The attacks yesterday and Thursday were not against Israeli forces in the Gaza Strip but inside the 1949 armistice lines of Israel itself. Israeli officials have stated that the motive for the separate attacks was to sabotage the peace process. However, it is not clear yet how co- ordinated such attacks are.

The two victims were Naftali Sahar, 75, whose body was found in his orange grove near Kibbutz Na'an near Rehovot, apparently killed by an Arab worker, and Ilan Sudri, 23, a taxi-driver whose body was found in a garbage dump near Sderot in the Negev. Sudri had last been heard of at 9.30pm on Wednesday. On Thursday morning, a French news agency received from the Islamic Jihad organisation a photocopy of Sudri's ID card, his gun licence and a police ID card. He was a former border policeman.

Islamic Jihad is the most militant of the Palestinian Islamist groups. Its leader, Fathi Shkaki, is a doctor based in Damascus, who advocates revolutionary Islam.
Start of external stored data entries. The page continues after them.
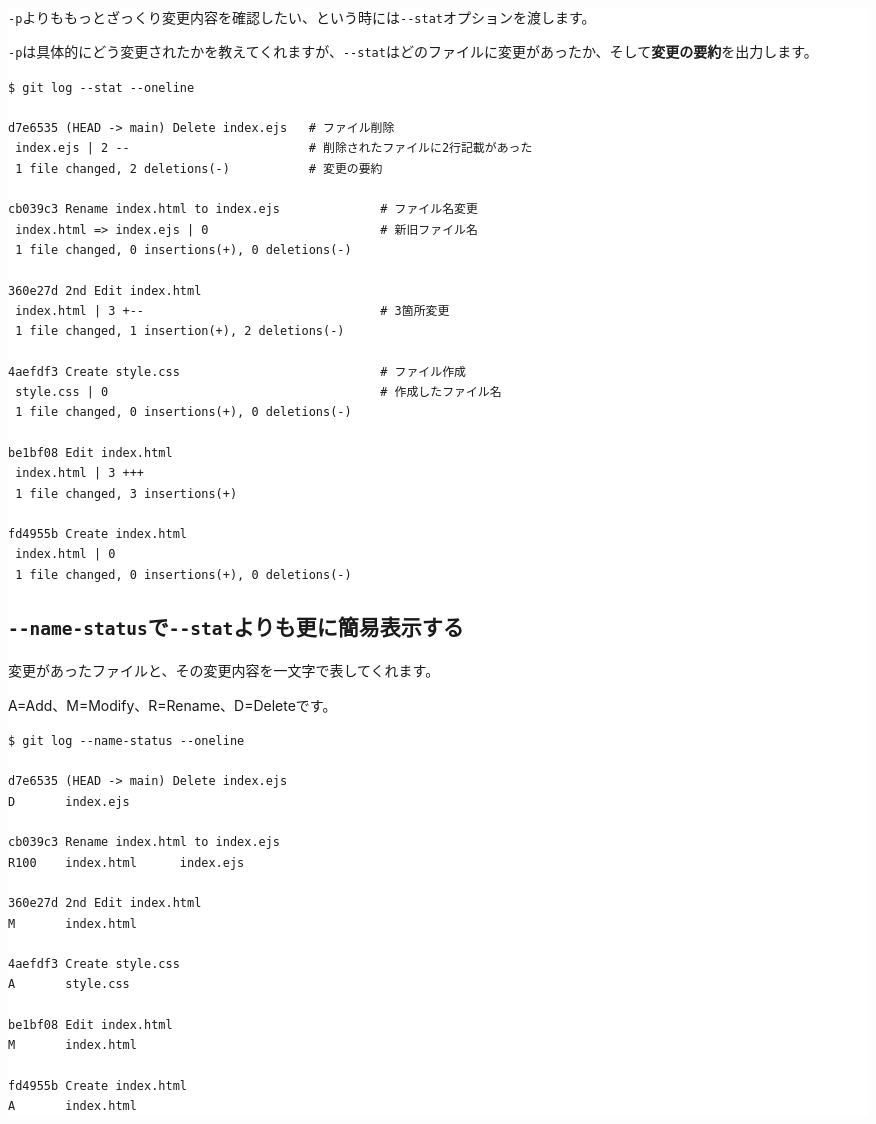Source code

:`-p`よりももっとざっくり変更内容を確認したい、という時には`--stat`オプションを渡します。

`-p`は具体的にどう変更されたかを教えてくれますが、`--stat`はどのファイルに変更があったか、そして**変更の要約**を出力します。

```shell:title=console
$ git log --stat --oneline

d7e6535 (HEAD -> main) Delete index.ejs   # ファイル削除
 index.ejs | 2 --                         # 削除されたファイルに2行記載があった
 1 file changed, 2 deletions(-)           # 変更の要約

cb039c3 Rename index.html to index.ejs              # ファイル名変更
 index.html => index.ejs | 0                        # 新旧ファイル名
 1 file changed, 0 insertions(+), 0 deletions(-)

360e27d 2nd Edit index.html
 index.html | 3 +--                                 # 3箇所変更
 1 file changed, 1 insertion(+), 2 deletions(-)

4aefdf3 Create style.css                            # ファイル作成
 style.css | 0                                      # 作成したファイル名
 1 file changed, 0 insertions(+), 0 deletions(-)

be1bf08 Edit index.html
 index.html | 3 +++
 1 file changed, 3 insertions(+)

fd4955b Create index.html
 index.html | 0
 1 file changed, 0 insertions(+), 0 deletions(-)
```

## `--name-status`で`--stat`よりも更に簡易表示する

変更があったファイルと、その変更内容を一文字で表してくれます。

A=Add、M=Modify、R=Rename、D=Deleteです。

```shell:title=console
$ git log --name-status --oneline

d7e6535 (HEAD -> main) Delete index.ejs
D       index.ejs

cb039c3 Rename index.html to index.ejs
R100    index.html      index.ejs

360e27d 2nd Edit index.html
M       index.html

4aefdf3 Create style.css
A       style.css

be1bf08 Edit index.html
M       index.html

fd4955b Create index.html
A       index.html
```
The Islamic Resistance Movement, Hamas, is an offshoot of the Muslim Brothers; while largely promoting ad-dawa, Islamic self-improvement, it has its own military wing, the Ezzideen al- Qassem brigades, which have carried out some of the bloodier attacks on Israeli targets.

An upsurge of attacks by militant extremists can be expected for a number of reasons. Yesterday marked the beginning of Ramadan, the Muslim month of fasting; many Islamic Jihad and Hamas activists have returned from their exile in southern Lebanon; and frustration is growing at the lack of progress towards implementing Israel's withdrawal from the Gaza Strip and the Jericho area.

Army commanders have noted an increased sophistication in the use of explosives and car bombs.